═══ Document extract ═══
Abel Santamaria also known as Constancia is a ward (consejo popular) and an Urban Settlement in Encrucijada, Villa Clara Province, Cuba.

==Geography==
Towns in Abel Santamaría’s ward are:
- Canoa
- Tuinicú
- Paso Real
- Raizúa
- Castaño
- Las Mercedes
- Progreso
- Cayo Hueso
- Guadalupe
- Congojas

Abel Santamaria is south of La Sierra and El Purio. It is north of Santa Clara Municipality. To the east is the Sagua la Chica River and its west is Encrucijada Sur.
═══ Provided data ═══
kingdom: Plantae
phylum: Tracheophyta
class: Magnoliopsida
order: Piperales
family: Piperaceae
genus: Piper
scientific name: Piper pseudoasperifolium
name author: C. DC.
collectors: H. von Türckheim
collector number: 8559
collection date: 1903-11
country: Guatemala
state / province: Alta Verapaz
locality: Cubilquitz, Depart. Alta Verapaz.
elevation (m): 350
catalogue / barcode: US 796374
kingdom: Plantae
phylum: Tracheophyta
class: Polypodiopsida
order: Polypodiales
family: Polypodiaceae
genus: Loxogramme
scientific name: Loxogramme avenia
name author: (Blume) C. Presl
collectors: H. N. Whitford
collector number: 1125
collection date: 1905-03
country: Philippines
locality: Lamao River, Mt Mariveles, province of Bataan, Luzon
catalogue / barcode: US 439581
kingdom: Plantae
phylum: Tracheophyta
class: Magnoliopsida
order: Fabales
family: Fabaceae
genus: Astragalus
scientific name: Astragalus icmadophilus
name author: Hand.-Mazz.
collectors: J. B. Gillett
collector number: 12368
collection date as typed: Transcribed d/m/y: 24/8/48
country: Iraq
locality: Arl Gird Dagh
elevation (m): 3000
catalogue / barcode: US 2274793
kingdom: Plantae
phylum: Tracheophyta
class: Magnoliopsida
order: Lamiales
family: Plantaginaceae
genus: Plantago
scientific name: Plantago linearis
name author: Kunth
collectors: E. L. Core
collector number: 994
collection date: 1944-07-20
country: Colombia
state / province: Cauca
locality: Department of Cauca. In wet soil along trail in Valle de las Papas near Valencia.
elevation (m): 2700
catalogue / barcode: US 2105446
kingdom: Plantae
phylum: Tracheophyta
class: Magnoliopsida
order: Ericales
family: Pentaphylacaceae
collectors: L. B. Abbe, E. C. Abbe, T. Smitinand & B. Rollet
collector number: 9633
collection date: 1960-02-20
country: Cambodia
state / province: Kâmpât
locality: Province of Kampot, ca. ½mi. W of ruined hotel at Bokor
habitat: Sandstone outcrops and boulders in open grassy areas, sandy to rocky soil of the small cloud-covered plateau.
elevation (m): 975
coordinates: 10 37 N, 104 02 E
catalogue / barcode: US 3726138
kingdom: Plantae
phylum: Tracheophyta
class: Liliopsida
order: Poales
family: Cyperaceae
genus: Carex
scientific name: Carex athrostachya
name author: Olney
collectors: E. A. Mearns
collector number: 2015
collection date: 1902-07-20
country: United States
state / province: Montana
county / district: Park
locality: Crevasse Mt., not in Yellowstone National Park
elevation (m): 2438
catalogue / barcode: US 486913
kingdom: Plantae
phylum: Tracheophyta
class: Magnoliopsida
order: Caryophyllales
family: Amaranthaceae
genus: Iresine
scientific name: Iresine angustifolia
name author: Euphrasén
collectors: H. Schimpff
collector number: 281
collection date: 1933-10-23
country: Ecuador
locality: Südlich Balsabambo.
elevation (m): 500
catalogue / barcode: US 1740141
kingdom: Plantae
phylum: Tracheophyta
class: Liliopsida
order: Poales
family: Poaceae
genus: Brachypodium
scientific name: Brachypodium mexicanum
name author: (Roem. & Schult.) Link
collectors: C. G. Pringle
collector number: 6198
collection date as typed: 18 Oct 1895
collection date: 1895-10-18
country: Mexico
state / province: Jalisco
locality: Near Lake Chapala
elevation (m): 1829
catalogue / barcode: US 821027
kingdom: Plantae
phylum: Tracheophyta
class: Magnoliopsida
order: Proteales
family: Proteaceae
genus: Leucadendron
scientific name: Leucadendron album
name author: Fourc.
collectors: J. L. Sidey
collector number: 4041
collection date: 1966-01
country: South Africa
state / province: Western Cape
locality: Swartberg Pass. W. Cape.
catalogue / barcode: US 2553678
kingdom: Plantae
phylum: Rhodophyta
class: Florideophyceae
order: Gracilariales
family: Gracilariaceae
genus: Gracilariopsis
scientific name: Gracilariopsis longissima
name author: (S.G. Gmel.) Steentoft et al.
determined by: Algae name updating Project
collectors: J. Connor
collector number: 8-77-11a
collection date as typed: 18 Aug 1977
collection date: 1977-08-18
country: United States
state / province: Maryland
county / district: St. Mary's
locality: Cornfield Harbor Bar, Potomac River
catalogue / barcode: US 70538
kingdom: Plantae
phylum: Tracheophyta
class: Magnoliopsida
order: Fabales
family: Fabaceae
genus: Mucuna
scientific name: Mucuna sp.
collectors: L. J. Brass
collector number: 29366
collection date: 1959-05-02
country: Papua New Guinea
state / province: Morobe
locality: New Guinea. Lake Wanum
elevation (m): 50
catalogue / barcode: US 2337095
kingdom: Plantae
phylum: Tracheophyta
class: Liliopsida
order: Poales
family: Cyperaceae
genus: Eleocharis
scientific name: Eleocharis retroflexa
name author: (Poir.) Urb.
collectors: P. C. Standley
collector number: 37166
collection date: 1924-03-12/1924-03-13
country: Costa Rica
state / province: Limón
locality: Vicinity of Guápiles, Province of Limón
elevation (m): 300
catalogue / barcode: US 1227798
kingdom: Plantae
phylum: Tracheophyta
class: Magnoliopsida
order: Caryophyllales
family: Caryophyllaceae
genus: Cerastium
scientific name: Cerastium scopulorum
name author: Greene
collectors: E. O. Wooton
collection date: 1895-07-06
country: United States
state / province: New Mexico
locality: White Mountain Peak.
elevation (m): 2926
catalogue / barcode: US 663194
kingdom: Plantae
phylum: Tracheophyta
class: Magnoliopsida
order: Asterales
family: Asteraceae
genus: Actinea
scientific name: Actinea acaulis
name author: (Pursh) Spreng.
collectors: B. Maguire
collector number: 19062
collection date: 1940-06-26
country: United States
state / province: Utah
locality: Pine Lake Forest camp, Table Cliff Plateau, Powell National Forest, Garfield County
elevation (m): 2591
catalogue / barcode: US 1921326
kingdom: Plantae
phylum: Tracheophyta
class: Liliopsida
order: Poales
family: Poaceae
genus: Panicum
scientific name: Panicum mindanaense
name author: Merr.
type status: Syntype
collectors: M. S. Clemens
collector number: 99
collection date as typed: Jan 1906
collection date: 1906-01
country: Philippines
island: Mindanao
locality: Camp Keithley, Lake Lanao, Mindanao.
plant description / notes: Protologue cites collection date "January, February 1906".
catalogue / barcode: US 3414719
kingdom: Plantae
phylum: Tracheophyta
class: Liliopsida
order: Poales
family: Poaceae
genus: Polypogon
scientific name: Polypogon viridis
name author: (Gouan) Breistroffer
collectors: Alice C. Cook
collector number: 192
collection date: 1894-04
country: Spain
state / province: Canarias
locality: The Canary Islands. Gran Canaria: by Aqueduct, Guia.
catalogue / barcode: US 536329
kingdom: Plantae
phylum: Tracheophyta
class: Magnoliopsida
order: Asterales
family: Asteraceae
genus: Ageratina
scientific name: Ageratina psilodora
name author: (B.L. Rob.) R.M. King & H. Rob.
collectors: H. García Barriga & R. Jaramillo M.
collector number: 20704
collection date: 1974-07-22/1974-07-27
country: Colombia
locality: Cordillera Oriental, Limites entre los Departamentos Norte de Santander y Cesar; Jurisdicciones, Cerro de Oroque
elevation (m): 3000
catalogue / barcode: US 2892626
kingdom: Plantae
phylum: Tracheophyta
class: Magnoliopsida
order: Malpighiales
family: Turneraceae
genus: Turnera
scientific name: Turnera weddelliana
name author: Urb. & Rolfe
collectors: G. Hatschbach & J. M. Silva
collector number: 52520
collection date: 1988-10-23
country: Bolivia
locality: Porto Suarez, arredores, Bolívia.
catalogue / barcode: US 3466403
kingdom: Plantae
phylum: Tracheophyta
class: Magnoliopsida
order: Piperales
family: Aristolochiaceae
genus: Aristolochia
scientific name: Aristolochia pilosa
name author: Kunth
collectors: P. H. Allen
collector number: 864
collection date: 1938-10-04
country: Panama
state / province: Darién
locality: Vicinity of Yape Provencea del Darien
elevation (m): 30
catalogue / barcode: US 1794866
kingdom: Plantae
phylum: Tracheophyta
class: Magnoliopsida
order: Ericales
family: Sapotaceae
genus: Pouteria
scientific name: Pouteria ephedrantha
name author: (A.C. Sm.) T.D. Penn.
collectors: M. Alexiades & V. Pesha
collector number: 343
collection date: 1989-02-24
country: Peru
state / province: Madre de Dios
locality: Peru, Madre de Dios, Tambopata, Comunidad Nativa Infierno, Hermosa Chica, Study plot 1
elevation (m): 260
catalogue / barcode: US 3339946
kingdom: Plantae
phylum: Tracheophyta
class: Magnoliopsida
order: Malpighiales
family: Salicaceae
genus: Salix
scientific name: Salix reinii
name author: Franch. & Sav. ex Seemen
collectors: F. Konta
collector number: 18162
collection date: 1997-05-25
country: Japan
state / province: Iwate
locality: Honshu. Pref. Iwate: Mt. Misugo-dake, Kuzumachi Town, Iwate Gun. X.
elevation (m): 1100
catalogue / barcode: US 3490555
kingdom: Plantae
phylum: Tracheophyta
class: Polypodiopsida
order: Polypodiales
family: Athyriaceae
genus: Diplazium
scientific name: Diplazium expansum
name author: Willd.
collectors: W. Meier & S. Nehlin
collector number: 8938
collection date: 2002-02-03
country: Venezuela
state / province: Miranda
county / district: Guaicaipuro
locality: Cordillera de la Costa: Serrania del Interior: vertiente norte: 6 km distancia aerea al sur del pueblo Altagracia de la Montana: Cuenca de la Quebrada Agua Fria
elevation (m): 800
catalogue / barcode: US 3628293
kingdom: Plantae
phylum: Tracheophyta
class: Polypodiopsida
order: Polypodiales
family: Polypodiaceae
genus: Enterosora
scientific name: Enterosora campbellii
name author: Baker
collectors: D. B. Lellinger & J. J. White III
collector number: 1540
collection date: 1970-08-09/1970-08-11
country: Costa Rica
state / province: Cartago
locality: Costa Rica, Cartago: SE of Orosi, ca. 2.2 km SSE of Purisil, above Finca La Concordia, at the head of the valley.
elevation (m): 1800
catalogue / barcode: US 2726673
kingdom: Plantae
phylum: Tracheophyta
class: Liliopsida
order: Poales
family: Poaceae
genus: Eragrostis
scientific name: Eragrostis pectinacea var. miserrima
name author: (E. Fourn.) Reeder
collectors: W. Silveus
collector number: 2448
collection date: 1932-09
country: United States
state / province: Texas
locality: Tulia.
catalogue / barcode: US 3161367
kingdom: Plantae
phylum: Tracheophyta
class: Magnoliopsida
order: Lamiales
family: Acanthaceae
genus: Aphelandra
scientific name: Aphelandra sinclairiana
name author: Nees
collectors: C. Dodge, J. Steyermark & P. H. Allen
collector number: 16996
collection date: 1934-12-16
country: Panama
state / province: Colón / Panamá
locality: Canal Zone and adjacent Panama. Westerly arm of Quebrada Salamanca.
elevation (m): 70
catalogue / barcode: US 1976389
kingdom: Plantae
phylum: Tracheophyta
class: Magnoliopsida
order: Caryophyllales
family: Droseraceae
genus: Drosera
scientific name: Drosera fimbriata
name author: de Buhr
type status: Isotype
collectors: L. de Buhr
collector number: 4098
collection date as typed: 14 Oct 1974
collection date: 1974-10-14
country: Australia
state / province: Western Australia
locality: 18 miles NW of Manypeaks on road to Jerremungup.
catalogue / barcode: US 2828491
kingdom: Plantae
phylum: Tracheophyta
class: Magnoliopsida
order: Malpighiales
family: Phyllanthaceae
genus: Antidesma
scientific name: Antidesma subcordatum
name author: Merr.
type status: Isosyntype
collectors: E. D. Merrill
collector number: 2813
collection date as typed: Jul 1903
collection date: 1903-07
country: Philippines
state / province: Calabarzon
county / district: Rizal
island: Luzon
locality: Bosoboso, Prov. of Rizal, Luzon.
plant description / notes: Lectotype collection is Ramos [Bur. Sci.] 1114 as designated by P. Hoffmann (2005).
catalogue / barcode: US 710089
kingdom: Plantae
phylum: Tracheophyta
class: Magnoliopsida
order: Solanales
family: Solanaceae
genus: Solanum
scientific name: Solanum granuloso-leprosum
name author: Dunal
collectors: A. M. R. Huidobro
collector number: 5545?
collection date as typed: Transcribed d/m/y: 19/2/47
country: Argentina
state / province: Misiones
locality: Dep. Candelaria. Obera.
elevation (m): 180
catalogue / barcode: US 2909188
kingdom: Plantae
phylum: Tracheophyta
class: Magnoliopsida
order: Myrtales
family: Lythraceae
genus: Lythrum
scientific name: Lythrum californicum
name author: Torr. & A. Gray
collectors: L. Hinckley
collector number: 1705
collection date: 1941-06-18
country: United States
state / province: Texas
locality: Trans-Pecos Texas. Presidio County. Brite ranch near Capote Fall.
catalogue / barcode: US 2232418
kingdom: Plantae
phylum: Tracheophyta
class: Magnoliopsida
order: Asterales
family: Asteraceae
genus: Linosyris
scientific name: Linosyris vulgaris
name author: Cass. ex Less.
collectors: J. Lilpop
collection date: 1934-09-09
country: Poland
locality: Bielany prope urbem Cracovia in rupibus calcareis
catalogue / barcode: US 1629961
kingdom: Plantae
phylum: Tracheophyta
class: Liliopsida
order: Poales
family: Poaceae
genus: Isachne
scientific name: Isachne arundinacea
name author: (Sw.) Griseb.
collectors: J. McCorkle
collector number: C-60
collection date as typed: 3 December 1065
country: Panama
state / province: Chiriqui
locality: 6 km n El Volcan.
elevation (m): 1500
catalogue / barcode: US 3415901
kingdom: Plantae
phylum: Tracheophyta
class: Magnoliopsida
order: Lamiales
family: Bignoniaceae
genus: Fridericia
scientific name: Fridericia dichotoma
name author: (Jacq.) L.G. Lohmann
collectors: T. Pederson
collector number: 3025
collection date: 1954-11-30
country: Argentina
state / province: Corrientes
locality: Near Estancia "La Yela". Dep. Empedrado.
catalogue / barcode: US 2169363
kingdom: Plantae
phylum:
═══
=== Work to complete ===
In the Abel Santamaria text, what river lies to the east of the ward? Please rely only on the Abel Santamaria text, not on the lines.

=== Task result ===
The Sagua la Chica River.